What to work on | Repeat exactly, and only, the lines below starting at the line that contains "focal_35mm: 28" and ending at the line that contains "focal_mm: 6.35", inclusive of both.

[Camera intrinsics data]
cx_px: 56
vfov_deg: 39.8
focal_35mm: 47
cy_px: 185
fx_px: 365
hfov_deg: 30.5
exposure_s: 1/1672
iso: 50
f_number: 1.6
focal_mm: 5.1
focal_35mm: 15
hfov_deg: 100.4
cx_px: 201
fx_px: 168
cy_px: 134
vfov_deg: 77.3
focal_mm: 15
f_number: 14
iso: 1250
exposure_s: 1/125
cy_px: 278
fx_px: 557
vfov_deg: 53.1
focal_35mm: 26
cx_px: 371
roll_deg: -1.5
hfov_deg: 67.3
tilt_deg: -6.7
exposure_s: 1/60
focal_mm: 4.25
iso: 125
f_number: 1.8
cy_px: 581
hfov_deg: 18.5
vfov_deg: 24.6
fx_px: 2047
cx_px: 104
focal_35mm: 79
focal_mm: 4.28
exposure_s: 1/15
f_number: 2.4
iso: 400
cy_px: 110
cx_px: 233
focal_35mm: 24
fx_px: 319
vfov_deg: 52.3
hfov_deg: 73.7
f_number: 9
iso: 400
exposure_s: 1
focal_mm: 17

* * *

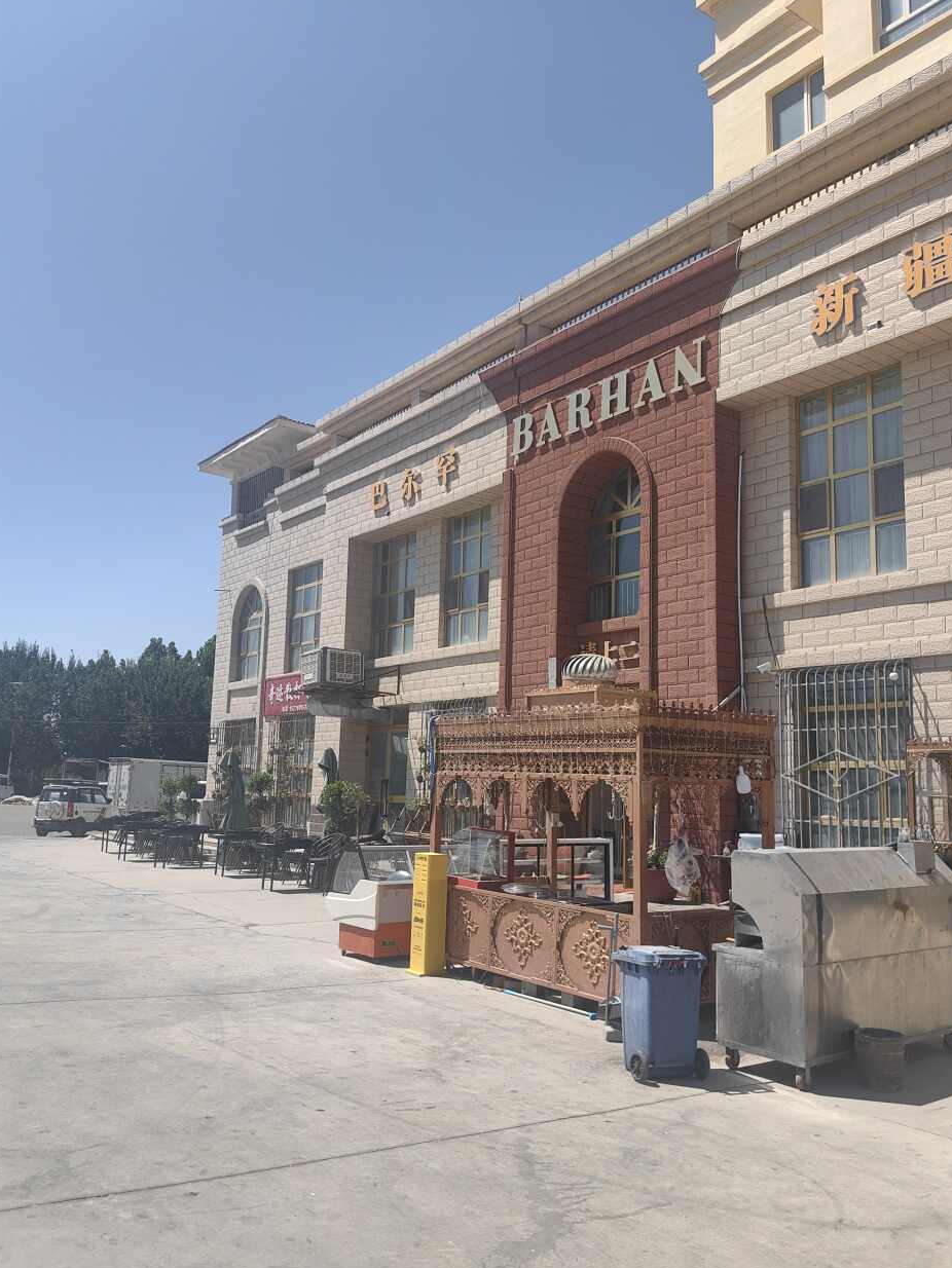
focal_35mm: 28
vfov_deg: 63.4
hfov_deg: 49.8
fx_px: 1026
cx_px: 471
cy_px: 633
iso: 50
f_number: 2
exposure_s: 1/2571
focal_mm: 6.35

Result of the exercise |
focal_35mm: 28
vfov_deg: 63.4
hfov_deg: 49.8
fx_px: 1026
cx_px: 471
cy_px: 633
iso: 50
f_number: 2
exposure_s: 1/2571
focal_mm: 6.35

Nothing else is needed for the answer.